06:34 宋子禎:362萬元怎麼還你們在(應為「再」之誤)商量。
06:36 李宜玲:那不可能,那不可能,我不要,因為我有和解書,我有唯一證據在這邊。
06:50 宋子禎:當初妳叫我簽,這個(指和解書)時
候,妳說妳要還○○,有沒有講,妳有沒有講?
06:55 李宜玲:有啊,我有講。
06:58 宋子禎:那為什麼現在說不要還。
06:59 李宜玲:我要還,我慢慢還,可以,我一定會還。
07:03 梁美惠:慢慢還,看你一個月要還多少
07:05 李宜玲:要看我能力。
30:07 李宜玲:一個月2萬好嗎?…。
30:36李宜玲 :那你要多少,不能給20萬吧,○你還是可以來我這邊我們還是○○一樣。
30:28 梁美惠:我不要了。
31:04 梁美惠:子禎,阿玲的能力20萬她做得到,她有錢不是沒錢,她是不願意還而已。
31:45 李宜玲:我有說一個月2萬塊給妳。
32:14 梁美惠:2萬塊不可以。
14:17(應41:17之誤載)
李宜玲:沒關係,2萬塊你不要嘛,我沒辦法。
14:19(應41:19之誤載)
梁美惠:我不是不要,你的能力我知道。」
2.稽諸上揭譯文所示,兩造對於被上訴人每月應償還多少金額之契約重要事項,未見達成合意,上訴人執此認為另成立和解契約,已嫌無據,更何況本件訴訟標的乃被上訴人以系爭確定判決為執行名義之請求有無消滅或妨礙債權人之事由,即使兩造另成立新的和解契約,亦屬系爭執行名義之請求權消滅或障礙事由發生後之新事實,與上揭訴訟標的無關,合併說明。
七、綜上所述,被上訴人依強制執行法第14條第1項之規定,請求撤銷系爭執行事件之強制執行程序,為有理由,應予准許。從而,原審為上訴人敗訴之判決,理由雖有不同,但結論並無二致,仍應予維持。上訴意旨指摘原判決不當,求予廢棄改判,為無理由,應予駁回。
八、兩造其餘攻擊防禦方法及未經援用之證據,經斟酌後,認為均不足以影響本判決之結果,自無逐一論駁之必要,併此敘明。
九、據上論結,本件上訴為無理由,依民事訴訟法第449條第2項、第78條,判決如主文。
中 華 民 國 106 年 8 月 29 日
民事庭審判長法 官 王紋瑩
法 官 劉雪惠法 官 邱志平以上正本係照原本作成。
如不服本判決,應於收受送達後20日內向本院提出上訴書狀,其未表明上訴理由者,應於提出上訴後20日內向本院補提理由書狀(均須按他造當事人之人數附繕本)。
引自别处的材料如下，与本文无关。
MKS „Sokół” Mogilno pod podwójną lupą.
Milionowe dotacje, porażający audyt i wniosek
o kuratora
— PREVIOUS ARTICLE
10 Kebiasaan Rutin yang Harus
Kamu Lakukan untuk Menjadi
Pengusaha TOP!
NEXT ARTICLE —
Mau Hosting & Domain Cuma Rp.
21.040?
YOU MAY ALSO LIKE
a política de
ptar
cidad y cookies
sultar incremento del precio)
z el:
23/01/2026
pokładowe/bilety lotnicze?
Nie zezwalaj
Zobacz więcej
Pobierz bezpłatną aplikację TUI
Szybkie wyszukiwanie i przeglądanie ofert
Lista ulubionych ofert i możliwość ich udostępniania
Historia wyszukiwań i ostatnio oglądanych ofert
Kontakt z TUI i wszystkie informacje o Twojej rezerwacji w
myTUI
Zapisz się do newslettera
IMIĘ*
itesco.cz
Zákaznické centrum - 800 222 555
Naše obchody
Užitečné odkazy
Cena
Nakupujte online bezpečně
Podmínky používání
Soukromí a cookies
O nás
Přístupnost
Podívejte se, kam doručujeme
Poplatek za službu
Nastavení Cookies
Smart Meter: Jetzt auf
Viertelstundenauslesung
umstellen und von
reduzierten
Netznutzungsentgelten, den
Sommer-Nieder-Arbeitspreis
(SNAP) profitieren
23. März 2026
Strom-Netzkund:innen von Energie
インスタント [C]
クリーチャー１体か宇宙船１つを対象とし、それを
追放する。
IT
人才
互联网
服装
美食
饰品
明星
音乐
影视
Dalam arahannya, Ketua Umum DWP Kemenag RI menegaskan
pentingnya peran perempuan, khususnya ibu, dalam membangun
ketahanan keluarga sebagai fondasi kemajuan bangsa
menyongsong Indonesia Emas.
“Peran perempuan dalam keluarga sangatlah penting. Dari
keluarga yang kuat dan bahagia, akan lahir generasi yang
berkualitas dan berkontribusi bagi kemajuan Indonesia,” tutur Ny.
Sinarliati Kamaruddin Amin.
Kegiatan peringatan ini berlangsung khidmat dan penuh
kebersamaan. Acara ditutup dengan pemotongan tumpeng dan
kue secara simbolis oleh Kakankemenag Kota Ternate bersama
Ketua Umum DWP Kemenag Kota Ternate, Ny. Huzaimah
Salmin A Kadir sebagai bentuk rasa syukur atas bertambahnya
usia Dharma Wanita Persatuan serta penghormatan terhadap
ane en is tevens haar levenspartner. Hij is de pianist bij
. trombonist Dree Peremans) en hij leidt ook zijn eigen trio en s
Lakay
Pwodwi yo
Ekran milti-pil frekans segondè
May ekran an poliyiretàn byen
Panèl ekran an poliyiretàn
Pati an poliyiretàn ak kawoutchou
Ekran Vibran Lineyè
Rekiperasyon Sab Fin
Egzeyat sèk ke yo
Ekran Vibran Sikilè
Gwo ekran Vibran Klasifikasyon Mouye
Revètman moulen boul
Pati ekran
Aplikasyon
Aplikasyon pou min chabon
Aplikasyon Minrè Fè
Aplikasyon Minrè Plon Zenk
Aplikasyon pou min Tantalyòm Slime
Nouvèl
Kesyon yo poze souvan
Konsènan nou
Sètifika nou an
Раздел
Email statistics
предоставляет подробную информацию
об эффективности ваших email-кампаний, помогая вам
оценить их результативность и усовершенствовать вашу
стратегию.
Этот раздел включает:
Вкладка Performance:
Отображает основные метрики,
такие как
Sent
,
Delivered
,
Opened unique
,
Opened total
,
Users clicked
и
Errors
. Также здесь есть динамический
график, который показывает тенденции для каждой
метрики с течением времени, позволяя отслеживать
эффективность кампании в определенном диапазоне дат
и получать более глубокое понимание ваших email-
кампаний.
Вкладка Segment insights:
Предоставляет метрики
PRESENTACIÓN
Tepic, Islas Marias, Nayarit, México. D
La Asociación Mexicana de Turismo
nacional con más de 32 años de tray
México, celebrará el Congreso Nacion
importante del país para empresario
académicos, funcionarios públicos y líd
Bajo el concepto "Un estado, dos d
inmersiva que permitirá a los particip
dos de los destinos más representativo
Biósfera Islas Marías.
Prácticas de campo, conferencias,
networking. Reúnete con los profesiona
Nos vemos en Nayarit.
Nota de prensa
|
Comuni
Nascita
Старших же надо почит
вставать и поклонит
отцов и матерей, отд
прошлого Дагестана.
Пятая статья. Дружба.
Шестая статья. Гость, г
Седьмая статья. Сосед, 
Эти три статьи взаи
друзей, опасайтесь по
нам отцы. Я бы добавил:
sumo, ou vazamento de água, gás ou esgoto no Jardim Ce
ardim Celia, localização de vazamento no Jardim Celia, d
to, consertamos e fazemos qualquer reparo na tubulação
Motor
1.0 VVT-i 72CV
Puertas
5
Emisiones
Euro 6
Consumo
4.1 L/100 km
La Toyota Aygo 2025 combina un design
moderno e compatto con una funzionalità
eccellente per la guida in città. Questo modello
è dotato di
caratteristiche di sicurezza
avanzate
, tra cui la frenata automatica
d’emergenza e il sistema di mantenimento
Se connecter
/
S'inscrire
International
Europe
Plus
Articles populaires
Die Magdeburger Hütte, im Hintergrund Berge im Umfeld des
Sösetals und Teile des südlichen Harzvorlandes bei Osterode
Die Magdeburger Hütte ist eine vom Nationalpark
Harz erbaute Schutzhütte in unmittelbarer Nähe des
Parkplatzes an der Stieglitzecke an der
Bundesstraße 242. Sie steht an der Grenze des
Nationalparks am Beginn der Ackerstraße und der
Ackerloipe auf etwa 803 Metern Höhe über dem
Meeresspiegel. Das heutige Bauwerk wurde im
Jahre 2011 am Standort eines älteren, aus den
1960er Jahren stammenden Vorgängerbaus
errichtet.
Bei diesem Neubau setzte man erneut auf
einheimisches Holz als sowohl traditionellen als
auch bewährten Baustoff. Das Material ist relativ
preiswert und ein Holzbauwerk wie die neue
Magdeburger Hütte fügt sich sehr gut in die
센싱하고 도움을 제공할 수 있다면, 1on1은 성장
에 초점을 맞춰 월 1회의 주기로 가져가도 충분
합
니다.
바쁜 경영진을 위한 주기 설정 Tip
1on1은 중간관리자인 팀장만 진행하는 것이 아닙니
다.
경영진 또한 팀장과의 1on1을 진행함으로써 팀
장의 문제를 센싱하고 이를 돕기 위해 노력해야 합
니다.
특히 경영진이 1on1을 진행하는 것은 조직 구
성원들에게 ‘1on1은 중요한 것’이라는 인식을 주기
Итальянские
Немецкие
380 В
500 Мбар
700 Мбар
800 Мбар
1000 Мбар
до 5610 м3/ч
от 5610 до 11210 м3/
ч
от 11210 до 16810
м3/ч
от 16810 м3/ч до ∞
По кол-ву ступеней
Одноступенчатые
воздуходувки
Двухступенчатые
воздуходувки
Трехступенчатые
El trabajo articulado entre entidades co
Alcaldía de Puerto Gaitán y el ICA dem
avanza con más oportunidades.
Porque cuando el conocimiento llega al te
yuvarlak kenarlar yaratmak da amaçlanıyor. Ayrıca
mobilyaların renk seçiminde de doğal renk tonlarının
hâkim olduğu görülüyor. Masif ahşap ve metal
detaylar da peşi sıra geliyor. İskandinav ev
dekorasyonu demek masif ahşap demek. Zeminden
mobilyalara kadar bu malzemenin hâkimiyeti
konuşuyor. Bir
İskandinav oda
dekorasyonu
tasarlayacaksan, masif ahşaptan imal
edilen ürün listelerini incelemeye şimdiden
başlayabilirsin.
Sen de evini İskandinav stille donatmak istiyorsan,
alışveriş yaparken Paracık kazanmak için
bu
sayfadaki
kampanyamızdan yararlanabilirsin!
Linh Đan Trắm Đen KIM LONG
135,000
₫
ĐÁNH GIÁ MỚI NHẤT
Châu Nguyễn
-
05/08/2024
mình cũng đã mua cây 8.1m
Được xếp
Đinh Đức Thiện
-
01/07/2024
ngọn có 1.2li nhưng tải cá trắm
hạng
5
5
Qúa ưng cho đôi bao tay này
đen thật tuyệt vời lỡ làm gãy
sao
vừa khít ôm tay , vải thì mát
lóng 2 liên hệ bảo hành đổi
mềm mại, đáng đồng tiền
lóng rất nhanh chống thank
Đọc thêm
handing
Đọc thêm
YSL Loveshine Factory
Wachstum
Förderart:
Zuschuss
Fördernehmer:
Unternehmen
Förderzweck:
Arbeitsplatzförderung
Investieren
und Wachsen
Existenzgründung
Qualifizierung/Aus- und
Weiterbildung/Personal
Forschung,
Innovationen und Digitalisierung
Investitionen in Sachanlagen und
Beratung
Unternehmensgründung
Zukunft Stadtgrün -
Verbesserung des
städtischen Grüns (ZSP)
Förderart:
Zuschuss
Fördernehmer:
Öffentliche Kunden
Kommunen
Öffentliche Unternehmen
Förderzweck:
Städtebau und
上訴時應提出委任律師或具有律師資格之人之委任狀;委任有律師資格者,另應附具律師資格證書及釋明委任人與受任人有民事訴訟法第466條之1第l項但書或第2項(詳附註)所定關係之釋明文書影本。
中 華 民 國 106 年 8 月 29 日
書記官 徐文彬附 註:
民事訴訟法第466條之1(第1項、第2項):
對於第二審判決上訴,上訴人應委任律師為訴訟代理人。但上訴人或其法定代理人具有律師資格者,不在此限。
上訴人之配偶、三親等內之血親、二親等內之姻親,或上訴人為法人、中央或地方機關時,其所屬專任人員具有律師資格並經法院認為適當者,亦得為第三審訴訟代理人。